Source =
Welcome to Day 5 of this already-exhausting run of 73 Sports Movies in 73 Days that both celebrates and denigrates some of history’s greatest sports (and sports-related) movies. Today, we’re taking a look at one of my all-time favorite films in general, the 1985 Richard Pryor comedy classic, Brewster’s Millions.
Except, unlike Over the Top, we’re not going to recap and cherish the finer points, and unlike Ladybugs, we’re not going to dissect how it acted as a sledgehammer to society’s concrete foundation. Instead, I want to help rewrite this film for Warner Bros.
Why on Earth Would I Want to Remake One of My Favorite Films?
Short Answer: Because it’s going to be done eventually, so I would like to see it done right.
Long Answer: The story of Brewster’s Millions – a poor, young man who inherits a ton of money from an unknown relative on the condition that he must blow it all in 30 days in order to win a much bigger inheritance – has been told and re-told by Hollywood and Bollywood nine times since Cecil B. DeMille and Oscar Apfel directed an adaptation (1914) of the stage version (1906) of George Barr McCutcheon’s novel (1902). (In fact, one of those remakes, Three on a Spree, was released in 1961 and was the product of Ladybugs director Sidney J. Furie.)

Task prompt =
Continue the blog post above about remaking Brewster's Millions, starting right after its last sentence.

Raw data =
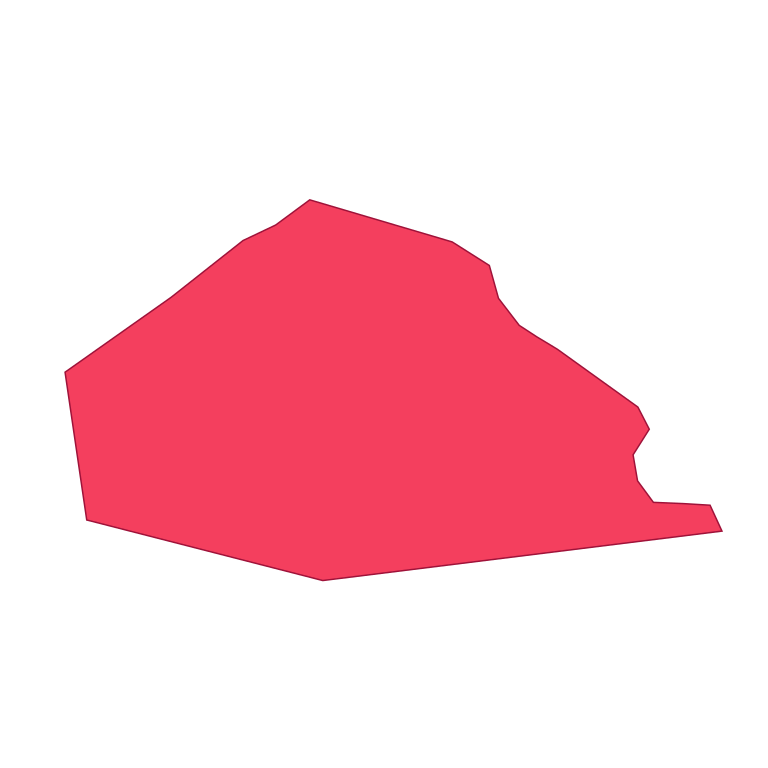 the district of Cuitegi, Paraíba, Brazil, rotated 352°
{"feature_id": "56859067B86022496399521", "entity_name": "Cuitegi", "entity_type": "district", "adm_level": 2, "iso_a3": "BRA", "parent_name": "Brazil", "parent_adm1": "Paraíba", "projection": "albers", "projection_center": [-35.504, -6.895], "detail": "fine", "context": "isolated", "style": "filled", "palette": "rose", "viewbox_px": 768, "rotation_deg": 352, "n_neighbors": 0, "source": "geoboundaries", "source_scale": "gbopen_adm2", "svg_char_len": 433}
<svg xmlns="http://www.w3.org/2000/svg" viewBox="0 0 768 768"><g transform="rotate(352 384 384)"><path d="M698.2,576.7L690.0,549.4L663.8,544.1L634.3,538.7L621.6,515.2L620.8,488.8L640.4,465.7L632.2,442.2L560.5,373.7L541.7,358.4L526.1,344.8L509.3,315.1L504.8,281.3L471.3,252.8L336.1,191.3L298.8,211.5L264.4,222.3L185.3,268.5L69.8,327.9L70.7,477.3L296.0,570.1L698.2,576.7Z" fill="#f43f5e" stroke="#9f1239" stroke-width="1.5"/></g></svg>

Answer below =
As of 2009, Warner Bros. was looking to bring Montgomery Brewster back to the big screen with Michael Diliberti and Matthew Sullivan (both co-wrote 2011’s 30 Minutes or Less) hired as writers. While that apparently fizzled out, it’s only a matter of time before it happens, because no studio can just sit on a classic property that long without wanting to do something (make money) with it.
Do I Really Want to See it Remade?
Of course not. We’re talking about a film that starred two of comedy’s greatest and most-sorely-missed icons in their prime, with Richard Pryor as Monty Brewster and John Candy as Spike Nolan. Not a comedic actor alive could replicate or duplicate those performances, no matter how much they actually lacked in terms of acting. If we gave a crap about this movie for the actual thespian qualities, it would have cleaned house at the Oscars.
Instead, we love and revere this film for its charm, and the goofy way that Pryor tried to sell his character’s excitement and disbelief over having just been handed more money than most men will ever see in a lifetime.
Okay, So Who Would You Cast?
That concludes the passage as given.